Im Ayurveda arbeiten wir viel mit Kräutern und Gewürzen um die Doshas auszugleichen. Mein Rezept für die warme Milch mit Honig auf ayurvedisch möchte ich mit dir teilen. Mein Rezept ist natürlich vegan.
1 Tasse Pflanzenmilch (Mandelmilch wirkt besonders beruhigend auf Vata)
1 Tl. Ashwagandha-Pulver
1 Tl. gemahlener Kurkuma
1 Tl. gemahlener Kardamon
1/2 Tl. gemahlener Zimt
1/2 Tl. Reissirup oder Agavendicksaft
Lass die "Milch" in einem Topf warm werden und rühre die Zutaten dann in die warme Milch ein.

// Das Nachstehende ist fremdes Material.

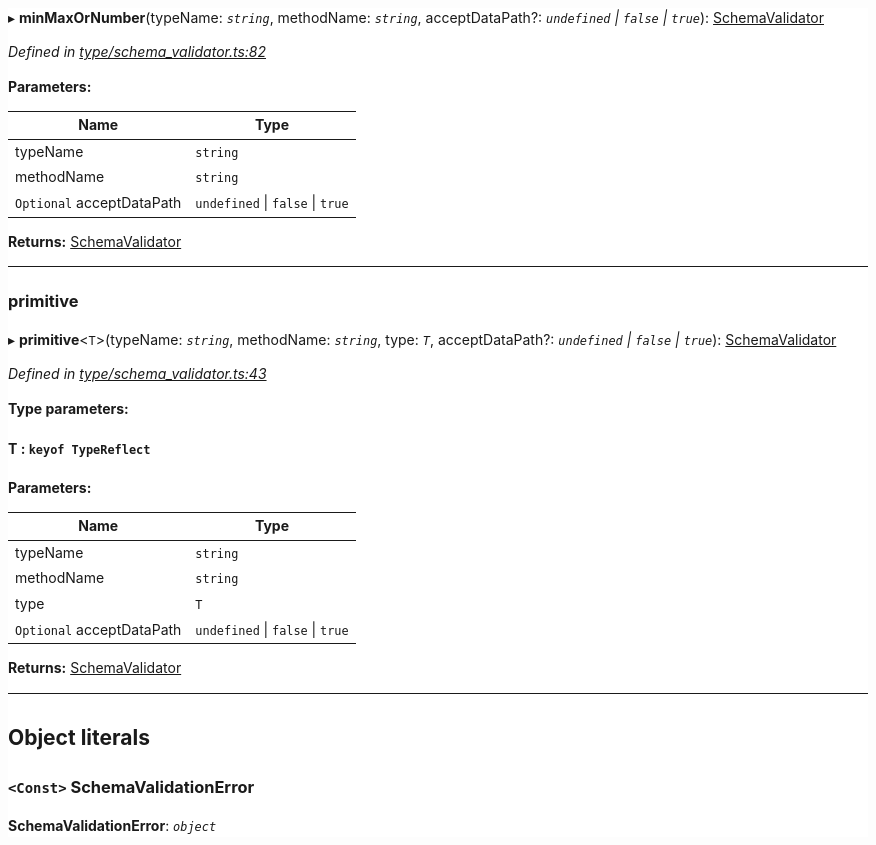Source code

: ▸ **minMaxOrNumber**(typeName: *`string`*, methodName: *`string`*, acceptDataPath?: *`undefined` \| `false` \| `true`*): [SchemaValidator](_type_schema_validator_.md#schemavalidator)

*Defined in [type/schema_validator.ts:82](https://github.com/krnik/vjs-validator/blob/6a6427a/src/type/schema_validator.ts#L82)*

**Parameters:**

| Name | Type |
| ------ | ------ |
| typeName | `string` |
| methodName | `string` |
| `Optional` acceptDataPath | `undefined` \| `false` \| `true` |

**Returns:** [SchemaValidator](_type_schema_validator_.md#schemavalidator)

___
<a id="primitive"></a>

###  primitive

▸ **primitive**<`T`>(typeName: *`string`*, methodName: *`string`*, type: *`T`*, acceptDataPath?: *`undefined` \| `false` \| `true`*): [SchemaValidator](_type_schema_validator_.md#schemavalidator)

*Defined in [type/schema_validator.ts:43](https://github.com/krnik/vjs-validator/blob/6a6427a/src/type/schema_validator.ts#L43)*

**Type parameters:**

#### T :  `keyof TypeReflect`
**Parameters:**

| Name | Type |
| ------ | ------ |
| typeName | `string` |
| methodName | `string` |
| type | `T` |
| `Optional` acceptDataPath | `undefined` \| `false` \| `true` |

**Returns:** [SchemaValidator](_type_schema_validator_.md#schemavalidator)

___

## Object literals

<a id="schemavalidationerror"></a>

### `<Const>` SchemaValidationError

**SchemaValidationError**: *`object`*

Eine schnellere Variante ist einfach alles in die kalte "Milch" zu rühren und das ganze für 1 Minute in die Mikrowelle zu stellen. Allerdings kann das unnatürlich schnelle Aufwärmen in der Mikrowelle Vata nicht so gut beruhigen, wie das langsame Aufkochen auf dem Herd. Liegt nahe, oder?
Ashwagandha ist übrigens eine indische Heilpflanze. Sie wird auch Schlafbeere oder Winterkirsche genannt und ist mittlerweile online oder sogar im Biomarkt leicht zu bekommen. Die zusätzliche Süße (Sanskrit madhura) des Reissirup gleicht Vata sanft aus.
5. nackte Füße ins Gras
Dieser Tipp mag dir jetzt vielleicht etwas komisch vorkommen, ist aber mein Ernst. Barfuß durchs Gras laufen hat einen besonders erdenden Effekt auf deinen Körper und die Doshas. Du verbindest dich so mit der Erde an dem jeweiligen Ort (am Urlaubsort darf es natürlich auch Sand sein).
Nimm dir 5 Minuten Zeit, zieh die Schuhe aus und laufe langsam und achtsam ein paar Runden. Nimm dabei den Untergrund bewusst an deinen Füßen wahr. Spüre die Kühle des Grases oder die Wärme des Sandes unter deinen Füßen und nimm Kontakt auf mit dem Ort. Atme dabei bewusst ein und aus und lass dich durch nichts ablenken. Mach das an den ersten Tagen nach der Landung morgens und abends. Du wird's sehen, dein Vata wird's dir danken.
So, jetzt weißt du, wie ich es geschafft habe, kein Jetlag zu haben. Mein Kopf ist aktuell ganz klar, ich bin super entspannt und sehr sanft wieder im Hier und Jetzt gelandet.
Ich hoffe meine Tipps sind dir eine kleine Hilfe bei deinem nächsten Jetlag.